When Bitcoin first popped up a few years ago, government officials didn’t know whether to treat the cryptocurrency as cash or an asset like gold or real estate.
It’s a small distinction that carried a big impact on taxes.
In 2014, the Australian Tax Office (ATO) made a draft ruling that bitcoins and other cryptocurrencies were not money or a foreign currency and therefore assets were subject to the Goods & Services Tax (GST) when acquired. The tax office viewed Bitcoin transactions as barter arrangements so buyers had to pay the GST.
"Tax laws never expected that people would create their own types of currency," said Joel Emery, a researcher at ANU College of Asia and the Pacific (CAP) who analysed cryptocurrency tax regulations.
"Bitcoin doesn’t perfectly fall into the category of money or commodities or some other type of asset, which makes it difficult for regulators."
Emery decided to write his honours thesis on the tax implications of cryptocurrencies in 2014 but found little information about it, especially in Australia. Bitcoins not only were new but the technology behind them was complex.
Bitcoins and other cryptocurrency rely on blockchain, an electronic ledger of bitcoin transactions that can be viewed publicly and very difficult to alter retroactively. Owners of Bitcoin use a private key – usually a 64-character string of letters and numbers – when selling their bitcoins to buyers. No third-party keeps track of transactions, and owners who lose their keys also lose their bitcoins.
Emery and his academic supervisors at CAP submitted papers to Parliament in 2014 that supported the idea of treating Bitcoin as currency to avoid double taxation. They also advocated that regulations should be placed on cryptocurrency intermediaries such as brokers rather than bitcoin owners. Additionally, ANU researchers participated in roundtable discussions on cryptocurrencies at Parliament House.
Ultimately, the ATO changed its policy in line with other nations and labelled Bitcoin as "money" so that purchasing cryptocurrencies would not trigger the GST. The tax office said its decision that took effect in 2017 made it more attractive for Australian digital currency businesses to operate.
Cryptocurrencies will continue to test policymakers in new ways.
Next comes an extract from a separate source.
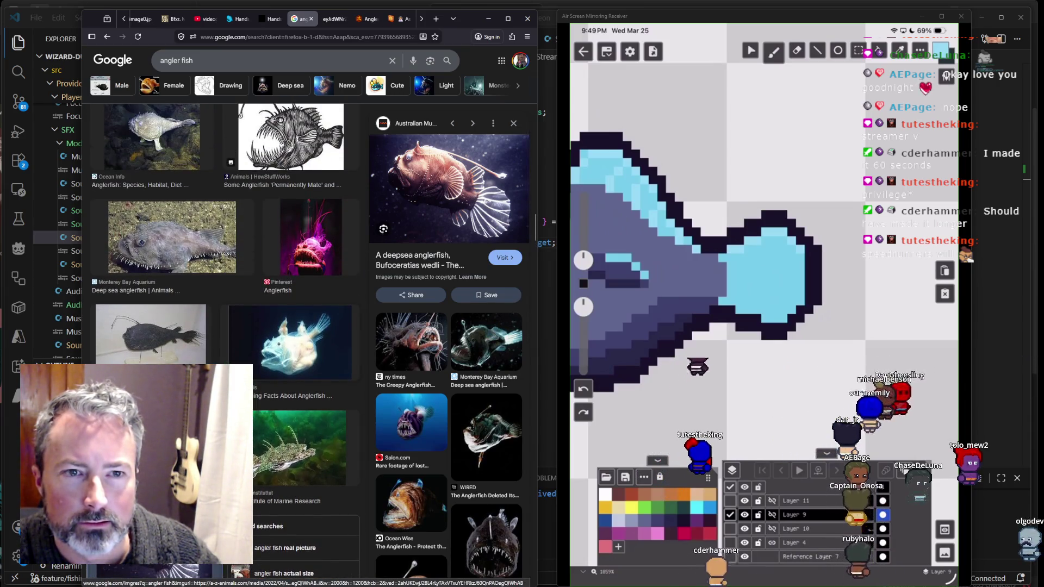
{"action": "scroll", "coordinate": [230, 364], "scroll_direction": "up", "scroll_amount": 10}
Not only has bitcoin’s value exploded from under $1 apiece in 2011 to reaching $10,000 six years later, in 2017, but companies have started to sell cryptocurrencies to raise capital in lieu of stock offerings.
Emery didn’t expect bitcoin to become a billion-dollar industry so quickly and was more intrigued about the intersection of tax laws with new technologies. He was surprised by the interest from the government and media about his tax analyses of Bitcoin.
"I didn’t expect working on an honours thesis as having as much an effect as it did," Emery said.